[What to do]
Would you copy each line of the data below that has "upper"?

:: Source material ::

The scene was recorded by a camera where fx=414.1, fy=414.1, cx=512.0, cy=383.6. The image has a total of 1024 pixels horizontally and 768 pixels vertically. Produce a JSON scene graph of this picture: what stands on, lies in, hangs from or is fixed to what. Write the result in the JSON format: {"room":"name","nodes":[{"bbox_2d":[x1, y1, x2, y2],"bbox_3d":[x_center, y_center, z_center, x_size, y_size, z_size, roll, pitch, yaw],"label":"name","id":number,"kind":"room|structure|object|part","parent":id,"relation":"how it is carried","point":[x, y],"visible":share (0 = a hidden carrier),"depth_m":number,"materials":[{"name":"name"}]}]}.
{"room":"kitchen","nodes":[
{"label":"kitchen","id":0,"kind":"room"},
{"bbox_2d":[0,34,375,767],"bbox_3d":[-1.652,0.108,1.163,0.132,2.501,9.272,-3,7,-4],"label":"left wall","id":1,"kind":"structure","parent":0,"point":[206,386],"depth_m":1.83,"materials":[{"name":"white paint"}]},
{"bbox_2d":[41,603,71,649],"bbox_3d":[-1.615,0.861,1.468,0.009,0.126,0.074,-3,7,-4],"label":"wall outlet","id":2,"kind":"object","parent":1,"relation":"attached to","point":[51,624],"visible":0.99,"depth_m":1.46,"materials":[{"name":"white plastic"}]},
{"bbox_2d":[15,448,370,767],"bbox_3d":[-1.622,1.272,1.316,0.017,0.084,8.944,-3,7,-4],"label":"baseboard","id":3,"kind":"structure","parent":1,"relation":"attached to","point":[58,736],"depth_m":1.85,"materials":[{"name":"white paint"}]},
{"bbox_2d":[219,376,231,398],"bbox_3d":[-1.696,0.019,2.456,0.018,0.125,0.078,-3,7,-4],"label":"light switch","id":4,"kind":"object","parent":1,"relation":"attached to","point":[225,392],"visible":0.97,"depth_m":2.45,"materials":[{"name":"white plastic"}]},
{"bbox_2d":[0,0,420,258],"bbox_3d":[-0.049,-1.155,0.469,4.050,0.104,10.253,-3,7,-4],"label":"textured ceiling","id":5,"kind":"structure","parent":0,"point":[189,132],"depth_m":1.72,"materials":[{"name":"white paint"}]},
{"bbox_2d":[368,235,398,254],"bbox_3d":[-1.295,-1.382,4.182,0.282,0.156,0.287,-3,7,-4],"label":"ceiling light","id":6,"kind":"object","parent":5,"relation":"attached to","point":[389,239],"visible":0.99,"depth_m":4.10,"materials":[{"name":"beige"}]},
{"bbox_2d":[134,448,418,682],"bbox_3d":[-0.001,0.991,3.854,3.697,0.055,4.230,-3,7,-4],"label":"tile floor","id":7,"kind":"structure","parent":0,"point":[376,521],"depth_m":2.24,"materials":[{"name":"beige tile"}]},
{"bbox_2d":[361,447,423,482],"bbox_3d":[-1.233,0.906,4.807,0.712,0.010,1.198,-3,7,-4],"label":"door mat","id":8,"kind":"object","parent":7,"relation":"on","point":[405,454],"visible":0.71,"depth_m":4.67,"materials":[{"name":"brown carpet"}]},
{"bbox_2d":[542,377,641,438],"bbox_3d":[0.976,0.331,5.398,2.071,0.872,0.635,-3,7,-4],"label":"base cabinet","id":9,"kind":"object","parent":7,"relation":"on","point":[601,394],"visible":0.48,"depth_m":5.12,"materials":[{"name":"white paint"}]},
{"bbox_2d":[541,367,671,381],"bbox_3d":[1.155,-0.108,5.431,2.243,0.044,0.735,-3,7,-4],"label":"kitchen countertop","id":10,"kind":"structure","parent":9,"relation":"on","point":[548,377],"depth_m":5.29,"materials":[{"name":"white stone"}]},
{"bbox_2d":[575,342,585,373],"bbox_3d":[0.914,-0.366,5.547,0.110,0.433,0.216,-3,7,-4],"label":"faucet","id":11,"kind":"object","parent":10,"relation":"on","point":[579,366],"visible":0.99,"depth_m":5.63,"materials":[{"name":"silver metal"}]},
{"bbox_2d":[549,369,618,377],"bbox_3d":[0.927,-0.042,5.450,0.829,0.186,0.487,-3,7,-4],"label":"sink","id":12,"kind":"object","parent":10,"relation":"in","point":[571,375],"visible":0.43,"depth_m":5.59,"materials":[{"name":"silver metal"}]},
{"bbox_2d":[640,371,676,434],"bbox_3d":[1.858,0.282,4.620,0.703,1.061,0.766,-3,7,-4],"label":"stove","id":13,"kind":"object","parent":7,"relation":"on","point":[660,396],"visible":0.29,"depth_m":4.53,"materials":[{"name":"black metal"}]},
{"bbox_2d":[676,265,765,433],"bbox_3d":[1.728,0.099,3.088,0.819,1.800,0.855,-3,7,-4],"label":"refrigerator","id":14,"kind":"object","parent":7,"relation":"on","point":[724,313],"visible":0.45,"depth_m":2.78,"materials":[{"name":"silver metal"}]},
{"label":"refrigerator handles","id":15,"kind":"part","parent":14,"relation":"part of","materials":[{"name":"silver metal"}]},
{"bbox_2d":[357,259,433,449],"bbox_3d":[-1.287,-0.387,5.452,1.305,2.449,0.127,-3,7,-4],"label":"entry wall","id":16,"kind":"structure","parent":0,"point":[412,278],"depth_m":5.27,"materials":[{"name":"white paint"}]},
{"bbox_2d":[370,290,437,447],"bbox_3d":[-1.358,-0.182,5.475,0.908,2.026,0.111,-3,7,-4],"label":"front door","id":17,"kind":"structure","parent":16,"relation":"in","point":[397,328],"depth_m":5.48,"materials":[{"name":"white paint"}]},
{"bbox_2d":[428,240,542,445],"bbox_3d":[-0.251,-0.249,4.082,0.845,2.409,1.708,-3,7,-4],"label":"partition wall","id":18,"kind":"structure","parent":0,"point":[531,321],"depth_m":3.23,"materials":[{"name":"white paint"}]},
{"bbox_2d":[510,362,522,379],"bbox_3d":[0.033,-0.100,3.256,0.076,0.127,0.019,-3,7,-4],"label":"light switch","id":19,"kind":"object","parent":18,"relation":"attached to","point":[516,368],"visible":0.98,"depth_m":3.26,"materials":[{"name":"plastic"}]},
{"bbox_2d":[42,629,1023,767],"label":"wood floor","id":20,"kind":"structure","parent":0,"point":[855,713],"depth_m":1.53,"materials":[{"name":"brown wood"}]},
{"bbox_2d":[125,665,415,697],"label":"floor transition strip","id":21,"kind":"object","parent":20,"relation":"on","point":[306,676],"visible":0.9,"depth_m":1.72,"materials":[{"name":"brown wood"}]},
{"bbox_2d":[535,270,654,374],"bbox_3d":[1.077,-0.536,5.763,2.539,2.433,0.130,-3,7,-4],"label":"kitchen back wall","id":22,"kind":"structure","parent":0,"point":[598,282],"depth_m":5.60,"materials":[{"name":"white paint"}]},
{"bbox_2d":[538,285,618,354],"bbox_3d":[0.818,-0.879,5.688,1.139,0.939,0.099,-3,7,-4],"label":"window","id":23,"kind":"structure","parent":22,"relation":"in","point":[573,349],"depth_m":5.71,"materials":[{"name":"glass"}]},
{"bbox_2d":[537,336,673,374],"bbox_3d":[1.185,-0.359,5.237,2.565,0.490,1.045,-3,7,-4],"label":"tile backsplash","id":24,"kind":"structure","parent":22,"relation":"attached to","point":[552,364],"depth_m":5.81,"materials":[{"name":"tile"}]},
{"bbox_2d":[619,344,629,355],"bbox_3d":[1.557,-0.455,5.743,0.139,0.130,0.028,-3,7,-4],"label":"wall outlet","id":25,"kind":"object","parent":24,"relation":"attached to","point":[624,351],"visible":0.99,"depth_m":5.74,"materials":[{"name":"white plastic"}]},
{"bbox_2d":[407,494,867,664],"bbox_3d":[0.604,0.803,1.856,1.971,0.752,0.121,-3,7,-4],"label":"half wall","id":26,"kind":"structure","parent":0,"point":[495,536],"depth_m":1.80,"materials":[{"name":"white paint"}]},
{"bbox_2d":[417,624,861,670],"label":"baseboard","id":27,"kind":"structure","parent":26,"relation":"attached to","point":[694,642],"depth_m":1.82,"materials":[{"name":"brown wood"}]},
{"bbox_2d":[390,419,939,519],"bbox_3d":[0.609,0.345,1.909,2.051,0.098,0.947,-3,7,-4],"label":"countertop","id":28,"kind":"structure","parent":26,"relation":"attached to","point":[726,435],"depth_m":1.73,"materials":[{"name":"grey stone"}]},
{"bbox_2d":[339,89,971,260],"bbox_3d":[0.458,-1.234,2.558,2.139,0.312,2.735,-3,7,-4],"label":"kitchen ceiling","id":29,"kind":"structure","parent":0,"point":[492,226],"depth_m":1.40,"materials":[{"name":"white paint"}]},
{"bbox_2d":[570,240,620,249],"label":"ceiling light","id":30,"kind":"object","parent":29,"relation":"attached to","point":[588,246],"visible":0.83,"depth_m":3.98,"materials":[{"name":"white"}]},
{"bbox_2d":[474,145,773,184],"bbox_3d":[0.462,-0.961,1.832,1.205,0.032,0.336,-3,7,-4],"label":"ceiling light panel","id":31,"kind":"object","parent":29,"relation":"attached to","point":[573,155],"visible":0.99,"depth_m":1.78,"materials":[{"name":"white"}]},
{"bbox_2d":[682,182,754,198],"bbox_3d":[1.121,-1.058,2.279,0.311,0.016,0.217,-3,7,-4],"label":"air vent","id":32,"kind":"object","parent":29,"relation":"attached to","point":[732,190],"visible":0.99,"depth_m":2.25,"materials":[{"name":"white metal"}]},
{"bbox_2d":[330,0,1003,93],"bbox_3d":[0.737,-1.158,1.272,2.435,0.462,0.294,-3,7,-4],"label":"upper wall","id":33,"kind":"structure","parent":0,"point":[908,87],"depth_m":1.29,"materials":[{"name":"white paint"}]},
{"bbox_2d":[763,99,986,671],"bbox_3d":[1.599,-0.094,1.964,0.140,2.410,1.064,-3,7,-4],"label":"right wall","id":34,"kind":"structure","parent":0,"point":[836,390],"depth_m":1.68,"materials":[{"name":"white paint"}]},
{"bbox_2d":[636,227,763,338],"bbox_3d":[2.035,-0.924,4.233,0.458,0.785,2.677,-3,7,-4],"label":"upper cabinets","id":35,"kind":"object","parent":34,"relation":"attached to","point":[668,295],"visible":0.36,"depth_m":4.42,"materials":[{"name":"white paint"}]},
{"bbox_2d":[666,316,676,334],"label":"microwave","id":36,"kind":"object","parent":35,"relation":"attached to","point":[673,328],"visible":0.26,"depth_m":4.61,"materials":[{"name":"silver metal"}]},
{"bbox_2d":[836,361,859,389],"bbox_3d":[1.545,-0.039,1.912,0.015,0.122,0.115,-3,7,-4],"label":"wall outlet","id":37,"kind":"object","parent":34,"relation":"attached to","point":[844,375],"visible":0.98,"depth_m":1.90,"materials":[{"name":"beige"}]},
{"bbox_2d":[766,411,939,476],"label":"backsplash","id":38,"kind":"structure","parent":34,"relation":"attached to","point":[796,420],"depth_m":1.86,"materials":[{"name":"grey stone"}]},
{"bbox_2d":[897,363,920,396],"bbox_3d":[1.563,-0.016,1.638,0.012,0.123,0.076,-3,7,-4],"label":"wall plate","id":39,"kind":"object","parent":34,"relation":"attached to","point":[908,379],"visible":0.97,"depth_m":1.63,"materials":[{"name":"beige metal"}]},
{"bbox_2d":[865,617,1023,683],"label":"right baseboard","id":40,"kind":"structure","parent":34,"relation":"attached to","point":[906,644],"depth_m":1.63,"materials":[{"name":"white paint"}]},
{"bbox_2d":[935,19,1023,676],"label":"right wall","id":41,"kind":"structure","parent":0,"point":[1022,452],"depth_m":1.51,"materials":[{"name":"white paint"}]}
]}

:::

[Solution to this problem]
{"bbox_2d":[330,0,1003,93],"bbox_3d":[0.737,-1.158,1.272,2.435,0.462,0.294,-3,7,-4],"label":"upper wall","id":33,"kind":"structure","parent":0,"point":[908,87],"depth_m":1.29,"materials":[{"name":"white paint"}]},
{"bbox_2d":[636,227,763,338],"bbox_3d":[2.035,-0.924,4.233,0.458,0.785,2.677,-3,7,-4],"label":"upper cabinets","id":35,"kind":"object","parent":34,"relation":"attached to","point":[668,295],"visible":0.36,"depth_m":4.42,"materials":[{"name":"white paint"}]},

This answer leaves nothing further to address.